Working with the historian Dan Waugh at the University of Washington, Lance Jenott prepared a fine online presentation on Anthony Jenkinson’s 16th century travels to Central Asia. Included on the site are passages from Jenkinson’s text that describe Central Asian falconry. Jenott wrote a nice primer on the British traveller, and I believe it’s better to quote it than try to improve it:
[The Muscovy Company] dispatched its factor Anthony Jenkinson to Moscow with instructions to seek passage through the tsar’s domain in order to explore routes to Central Asia, Persia, and ultimately China.
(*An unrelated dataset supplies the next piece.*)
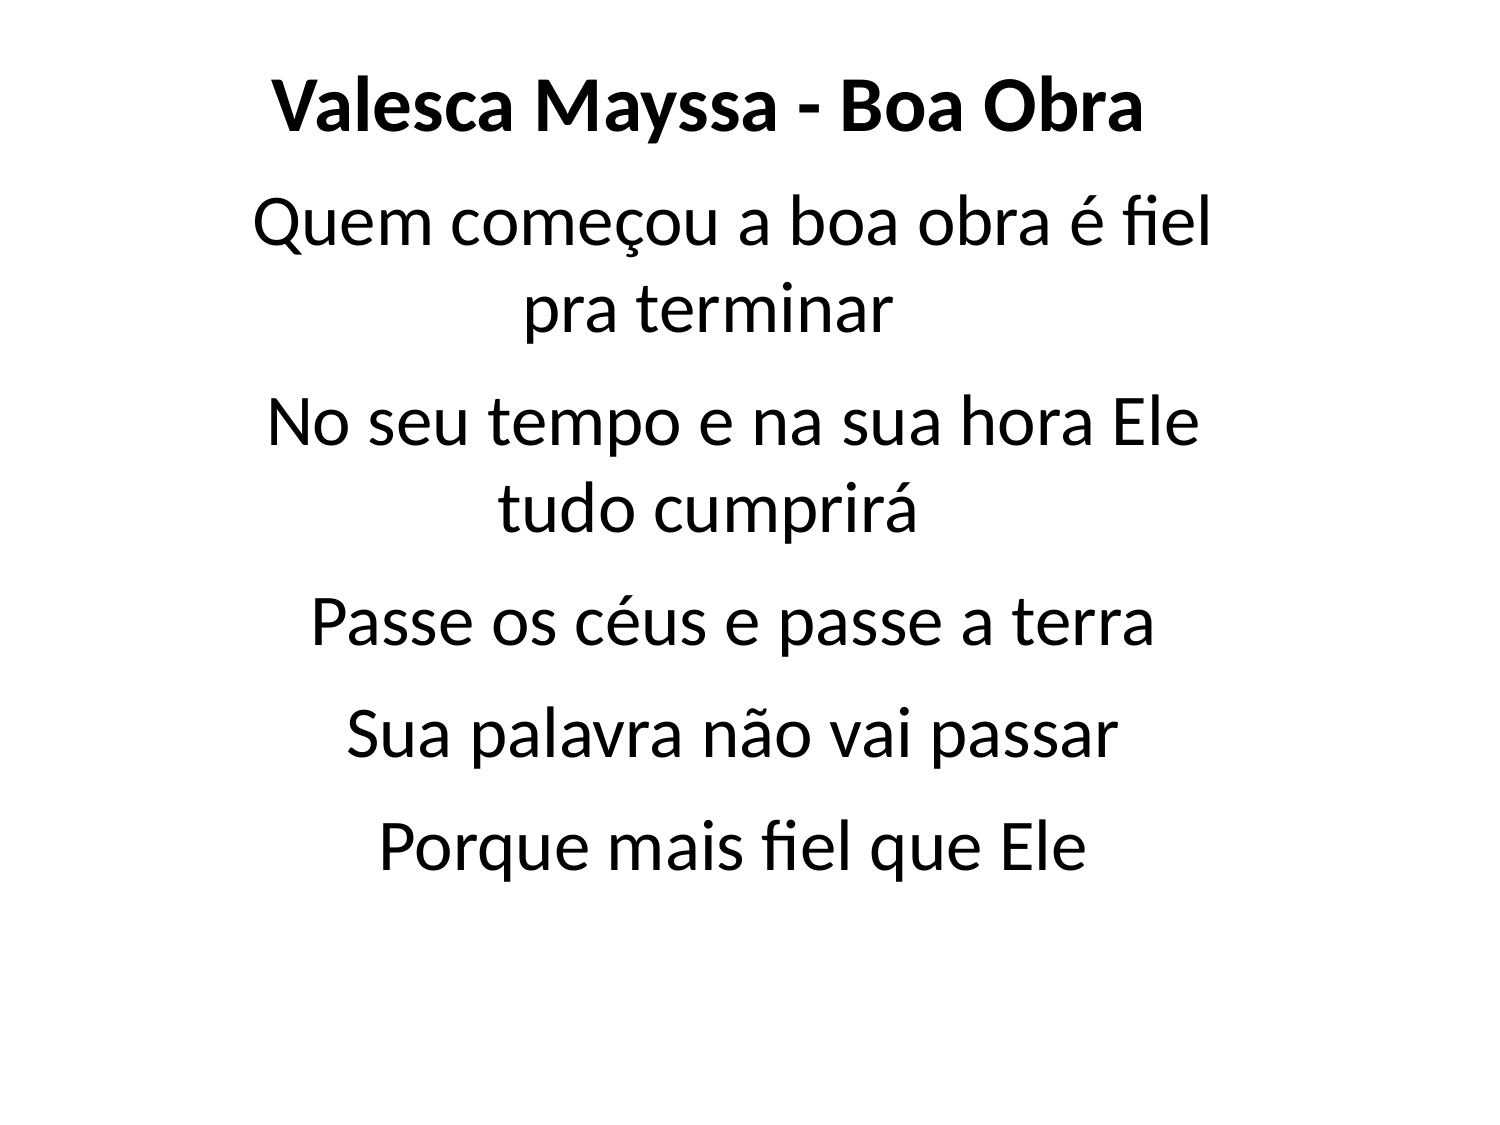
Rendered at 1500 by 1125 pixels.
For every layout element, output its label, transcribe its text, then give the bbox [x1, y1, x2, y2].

text_box Valesca Mayssa - Boa Obra Quem começou a boa obra é fiel pra terminar No seu tempo e na sua hora Ele tudo cumprirá Passe os céus e passe a terra Sua palavra não vai passar Porque mais fiel que Ele [188, 0, 1229, 918]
The political situation in Russia was particularly accommodating to this mission, because the tsar had recently extended the boundaries of Russia to the east (at the expense of the Tartar khanates) as far as the north shore of the Caspian Sea.
After being granted a license to travel, as well as receiving letters from the tsar addressed to foreign kings asking for his safe-conduct, Jenkinson, a Tartar interpreter, and two other company employees, Richard and Robert Johnson, departed Moscow eastward in April 1558. In Astrakhan they joined a group of local merchants, sailed across the Caspian and from thence traveled east overland with the ultimate goal of reaching China. By December they had reached the famous Central Asian city of Bukhara, but were forced to turn back after learning that the routes beyond had been ravished by war. The explorers returned to Moscow in September 1559.
Upon his return, Jenkinson sent a report of his travels to his employers in England, and in this report he mentions the spectacular Tartar tradition of hunting wild horses with eagles. Jenkinson’s claims were repeated often in later centuries, but were never to be corroborated. Travel through Central Asia remained difficult, and if any Western travellers again witnessed hawking on horses, they kept it out of print. The relevant passages appears in a section describing the nomadic life of the Tartars encountered by Jenkinson:
There are many wild horses which the Tartars do many times kill with their hawks, and that in this order.
The hawks are lured to seize upon the beasts’ necks or heads, which with chasing of themselves and sore beating of the hawks are tired: then the hunter following his game doeth slay the horse with his arrow or sword. In all this land there groweth no grass, but a certain brush or heath, whereon the cattle feeding become very fat. The Tartars never ride without their bow, arrows, and sword, although it be on hawking, or on any other pleasure, and they are good archers both on horse back, and on foot also.